Another reminder that it is generally not good practice to characterize “the invention” as relating to any particular embodiments. By “conspicuously choosing only certain members of [a] class,” and referring to them as “the invention,” the patentee will be considered to have “conveyed a clear and definitive meaning that it was disclaiming other members of the class.”
Background / Facts: The patent at issue here relates to the drug omeprazole (and its preferred enantiomer esomeprazole), which is an “effective gastric acid secretion inhibitor[], and [is] useful as [an] antiulcer agent[].” In this regard, the claims recite pharmaceutical compounds that contain certain esomeprazole salts as an active ingredient, in particular those containing an “alkaline salt” or “pharmaceutically acceptable salt.” The specification, however, refers only to six specific cations for such salts, including Na+, Mg2+, Li+, K+, Ca2+ and functional group N+(R)4 salts. The patentee, AstraZeneca, sells Nexium, a product whose active ingredient is the Mg2+ salt of esomeprazole. The accused infringer, a generic drug maker, is seeking approval to sell a product that contains a Sr2+ salt of esomeprazole, strontium not being one of AstraZeneca’s listed six cations.

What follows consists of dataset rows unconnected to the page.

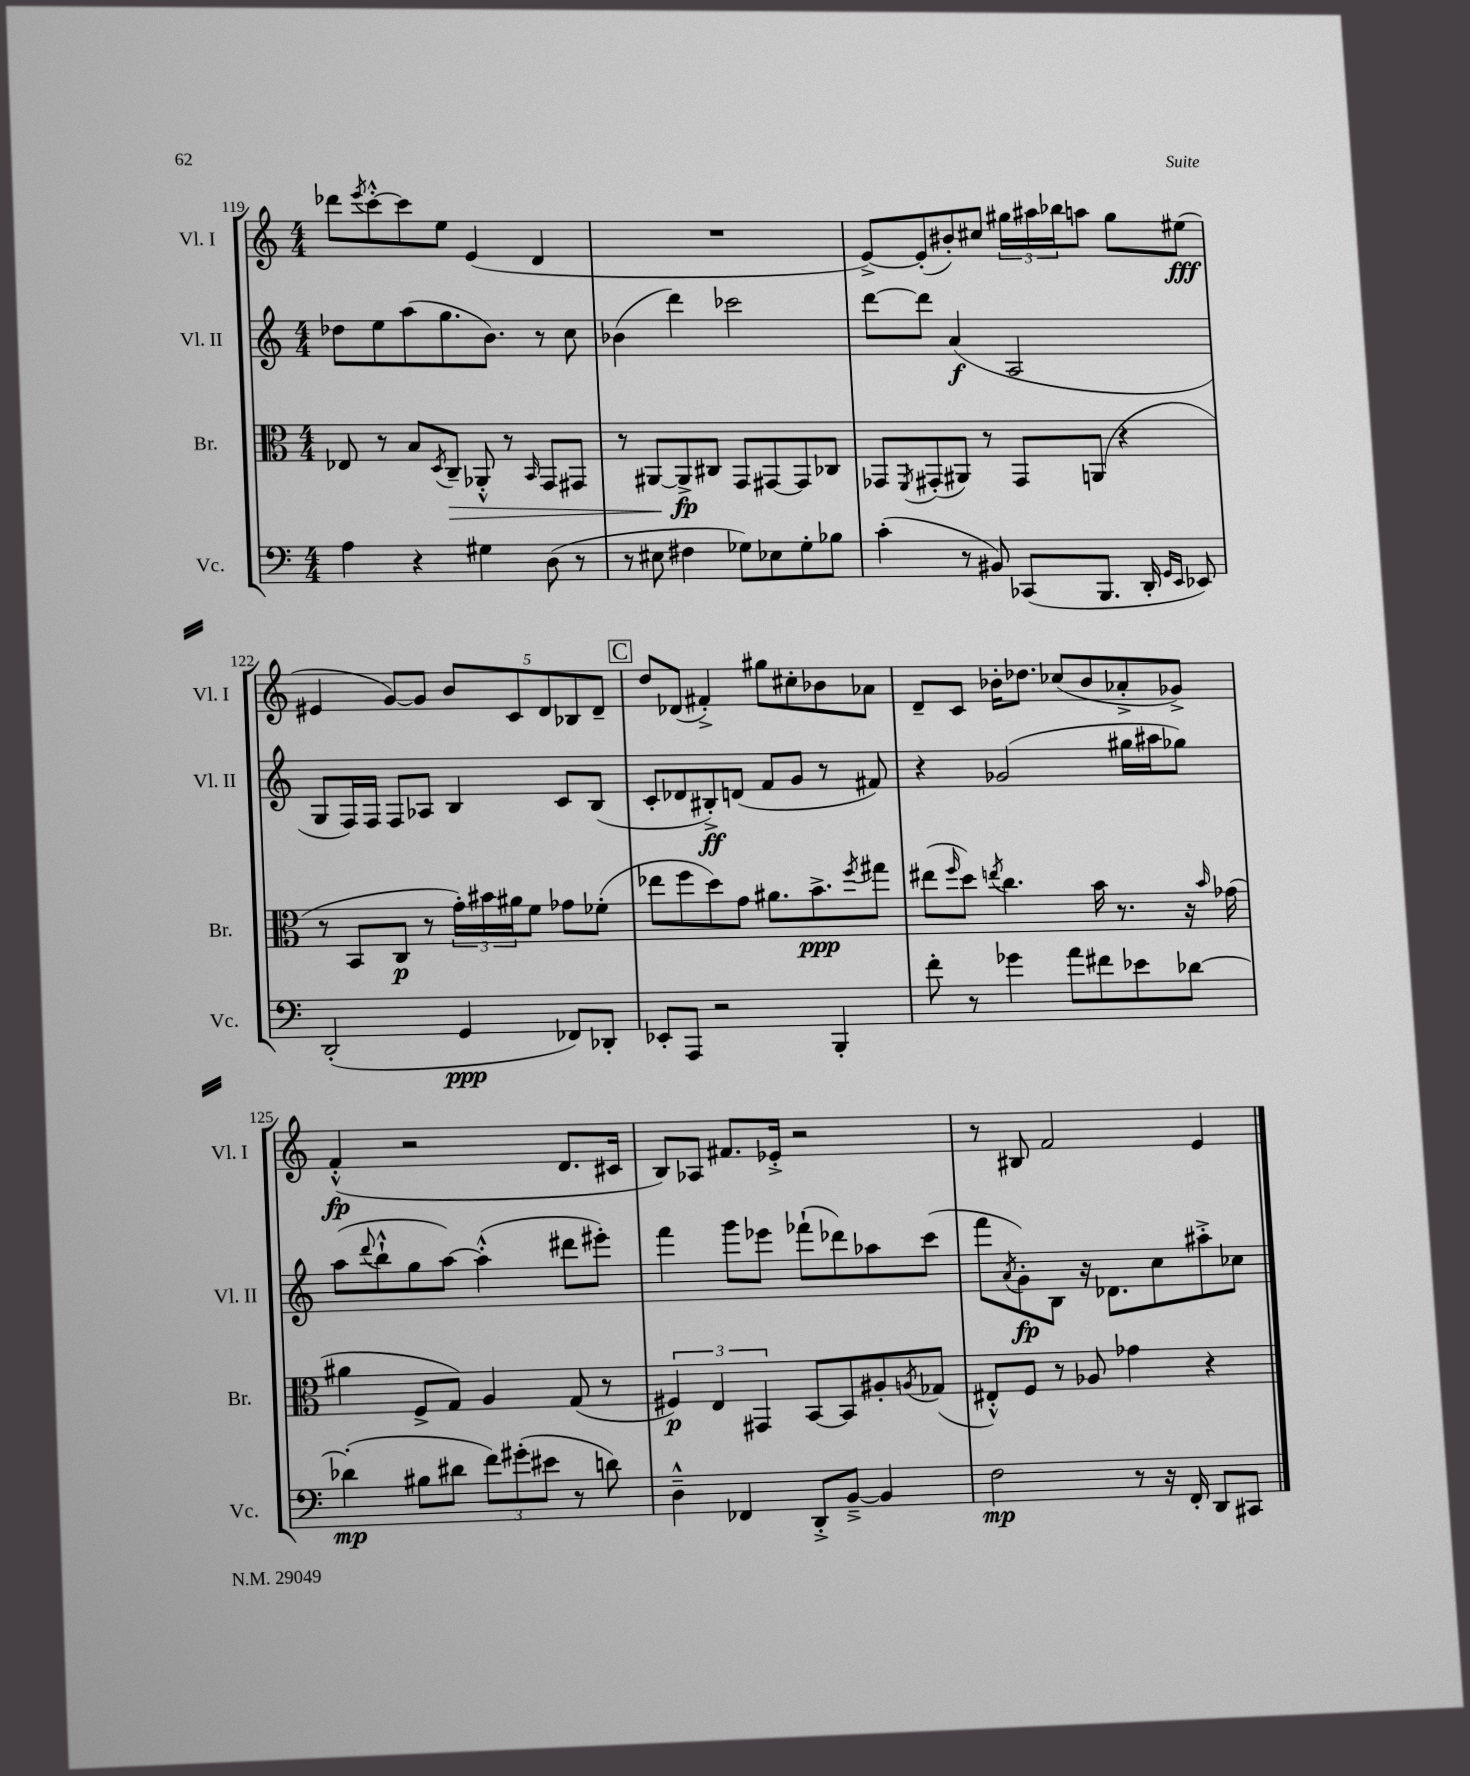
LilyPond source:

<<
\new StaffGroup <<
\new Staff = "s0" \with { instrumentName = "Vl. I" shortInstrumentName = "Vl. I" } {
    \clef treble \key c \major \numericTimeSignature \time 4/4
    des'''8 \acciaccatura { e'''8 } c'''8~-.-^ c'''8 e''8 e'4( d'4 |
    R1 |
    e'8~->) e'8-.( bis'8-.) cis''8 \tuplet 3/2 { gis''16 ais''16 bes''16 } a''8 gis''8 eis''8\fff( |
    eis'4 g'8~) g'8 \tuplet 5/4 { b'8 c'8 d'8 bes8 d'8-- } |
    \mark \markup { \box "C" } d''8 des'8( fis'4-.->) gis''8 cis''8-. bes'8 aes'8 |
    d'8-- c'8 bes'16-. des''8. ces''8( bes'8 aes'8-.-> ges'8->) |
    f'4-.-^\fp( r2 d'8. cis'16 |
    b8) aes8 fis'8. ees'16-.-> r2 |
    r8 bis8 f'2 e'4 \bar "|." |
}
\new Staff = "s1" \with { instrumentName = "Vl. II" shortInstrumentName = "Vl. II" } {
    \clef treble \key c \major \numericTimeSignature \time 4/4
    des''8 e''8 a''8( g''8. b'8.) r8 c''8 |
    bes'4( d'''4) ces'''2 |
    d'''8~ d'''8 a'4\f( a2 |
    g8 f16) f16 f8 aes8 b4 c'8 b8( |
    \mark \markup { \box "C" } c'8-. des'8 bis8-.->\ff) d'8( f'8 g'8 r8 fis'8) |
    r4 ges'2( gis''16 ais''16 ges''8) |
    a''8( \appoggiatura { d'''8 } b''8-!-^ g''8 a''8~) a''4-.-^( dis'''8 eis'''8-.) |
    f'''4 g'''8 ees'''8 fes'''8-!( des'''8) aes''8 c'''8( |
    f'''8 \acciaccatura { a'8 } g'8-.\fp) b8 r16 des'8. c''8 ais''8-.-> ces''8 \bar "|." |
}
\new Staff = "s2" \with { instrumentName = "Br." shortInstrumentName = "Br." } {
    \clef alto \key c \major \numericTimeSignature \time 4/4
    ees8 r8 b8 \acciaccatura { d8 } c8--\> aes,8-.-^ r8 \grace { b,16 } g,8 gis,8 |
    r8 ais,8~\! ais,8->\fp cis8 g,8 gis,8~ gis,8 ces8 |
    ges,8 \acciaccatura { f,8 } gis,8-.( ais,8) r8 gis,8 a,8( r4 |
    r8 b,8 c8\p r8 \tuplet 3/2 { g'16-.) bis'16 ais'16 } f'8 ges'8 fes'8-.( |
    \mark \markup { \box "C" } ees''8 f''8 d''8) g'8 ais'8. b'8.->\ppp \acciaccatura { f''8 } gis''8 |
    eis''8( \grace { f''16 } d''8) \acciaccatura { e''8 } c''4. b'16 r8. r16 \grace { b'16 } ges'16( |
    ais'4 f8-> g8) a4 g8( r8 |
    \tuplet 3/2 { fis4\p) e4 gis,4 } b,8~ b,8 ais8-. \acciaccatura { a8 } ges8( |
    eis8-.-^) f8 r8 aes8 ges'4 r4 \bar "|." |
}
\new Staff = "s3" \with { instrumentName = "Vc." shortInstrumentName = "Vc." } {
    \clef bass \key c \major \numericTimeSignature \time 4/4
    a4 r4 gis4 d8( r8 |
    r8 eis8 fis4 ges8) ees8 ges8-. bes8 |
    c'4-.( r8 bis,8) ces,8( b,,8. d,16-. \grace { g,16 e,16 } ees,8) |
    d,2-.( g,4\ppp fes,8) des,8-. |
    \mark \markup { \box "C" } ees,8-. a,,8 r2 b,,4-. |
    f'8-. r8 ges'4 a'8 fis'8 ees'8 des'8~ |
    des'4-.\mp( bis8 dis'8 \tuplet 3/2 { f'8) gis'8-.( eis'8 } r8 d'8) |
    d4---^ fes,4 d,8-.-> b,8~---> b,4 |
    f2\mp r8 r16 f,16-. d,8 cis,8 \bar "|." |
}
>>
>>
\layout { \context { \Score currentBarNumber = #119 } }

Issue(s): Whether the written description limits “alkaline salt” in the patent to certain specifically named salts.
Holding(s): Yes. “It is undisputed that the term ‘alkaline salt,’ on its face and outside the context of the … patent, would not be limited to the six cations named in the district court’s claim construction. But we agree with the district court that this is a patent in which the written description, by clear disclaimer, limits the claim scope to those cations. The first sentence of the Detailed Description declares: The present invention refers to the new Na+, Mg2+, Li+, K+, Ca2+ or N+(R)4 salts of the single enantiomers of omeprazole, where R is an alkyl with 1-4 carbon atoms, i.e. Na+, Mg2+, Li+, K+, Ca2+ or N+(R)4 salts of (+)-[omeprazole] and (-)-[omeprazole], where R is an alkyl with 1-4 carbon atoms. … That language clearly defines ‘the present invention’ not as salts of omeprazole, or salts of single enantiomers of omeprazole, but as a particular set of ‘new’ salts of enantiomers of omeprazole, limited to the six named cations. … Those statements clearly confine the invention to the six identified cations, disclaiming anything else.”